Driving down River Road west of Oscoda many moons ago we ran across a snowshoe hare laying on the side of the road. We got out to check it out. I reached down to pick it up and an ermine had a death grip on it. It let go and the hare ran off! Scared the crap out of us!


----------



## Wolverick (Dec 11, 2008)

If we`re going to share weasel stories here`s one. I was driving down a local dirt road years ago in the dead of Winter when I saw an ermine run across the road with a mouse in it`s mouth. My vehicle scared it into dropping the dead mouse and it ran into the tags next to the road. I quickly stopped my truck and got out. Seeing the ermine poking his head up from the snow here and there I grabbed his prize mouse and went to the back of my truck to get a one and a half long spring. I hung the mouse over the trap expecting to catch the ermine. It saw the mouse and ran full tilt toward the tag I had hung it in. When his nose hit the trap the weasel sprang back about three feet quick as lightning. It poked in and out of the snow as it moved around, then all of a sudden it shot up the tag alder and grabbed the mouse and shot off into the swamp.

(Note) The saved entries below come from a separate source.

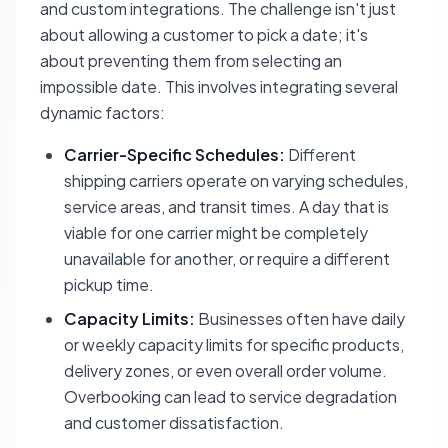
and custom integrations. The challenge isn't just
about allowing a customer to pick a date; it's
about preventing them from selecting an
impossible
date. This involves integrating several
dynamic factors:
Carrier-Specific Schedules:
Different
shipping carriers operate on varying schedules,
service areas, and transit times. A day that is
viable for one carrier might be completely
unavailable for another, or require a different
pickup time.
Capacity Limits:
Businesses often have daily
or weekly capacity limits for specific products,
delivery zones, or even overall order volume.
Overbooking can lead to service degradation
and customer dissatisfaction.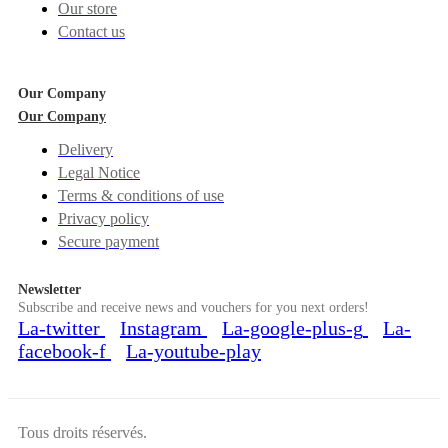
Our store
Contact us
Our Company
Our Company
Delivery
Legal Notice
Terms & conditions of use
Privacy policy
Secure payment
Newsletter
Subscribe and receive news and vouchers for you next orders!
La-twitter
Instagram
La-google-plus-g
La-
facebook-f
La-youtube-play
Tous droits réservés.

I have never been so glad to not catch something. Remembering the story has brought me much more happiness than I would have ever gotten from killing that ermine. They are such amazing little critters.


----------



## on a call (Jan 16, 2010)

One reason old farmers hated them....chicken coup invaders.


----------



## Martin Looker (Jul 16, 2015)

It's kind of odd that my neighbor across the road has had all kinds of trouble with weasel and mink killing her chickens. We raised lots of chickens and rabbits and never had any problems with either of them. We even had a weasel raise her little ones in our wood shed for a couple of years and they never bothered our rabbits.


----------



## FREEPOP (Apr 11, 2002)

No better mouser than a weasel.
I trapped one farm that a girl I went to school with, grew up at. She told me that her cat had kittens and a weasel killed everyone if them.


----------



## Tron322 (Oct 29, 2011)

22 Chuck said:


> Fur-Fish-Game has a page of reader pics. Send it to them and it will get in the mag in a couple months, for sure!!!!!!!!!!!!


It's in July issue, saw it and thought I had seen that picture before it just took me a minute to remember.


----------



## MichiFishy (Sep 17, 2019)

Glad you sent this in! I recognized it immediately.


----------



## deagansdad1 (Jan 27, 2021)

Very cool

Sent from my SM-A716U using Tapatalk


----------



## snortwheeze (Jul 31, 2012)

Waif said:


> Dang!!!! Slim odds.
> I'd want it mounted trap and all.
> 
> The picture is enough proof though.
> Good catch!


Yes, that ! Very cool


----------



## 22 Chuck (Feb 2, 2006)

Thagt pic or one just like it was featured in Fur-Fish-Game that I rec yesterday.


----------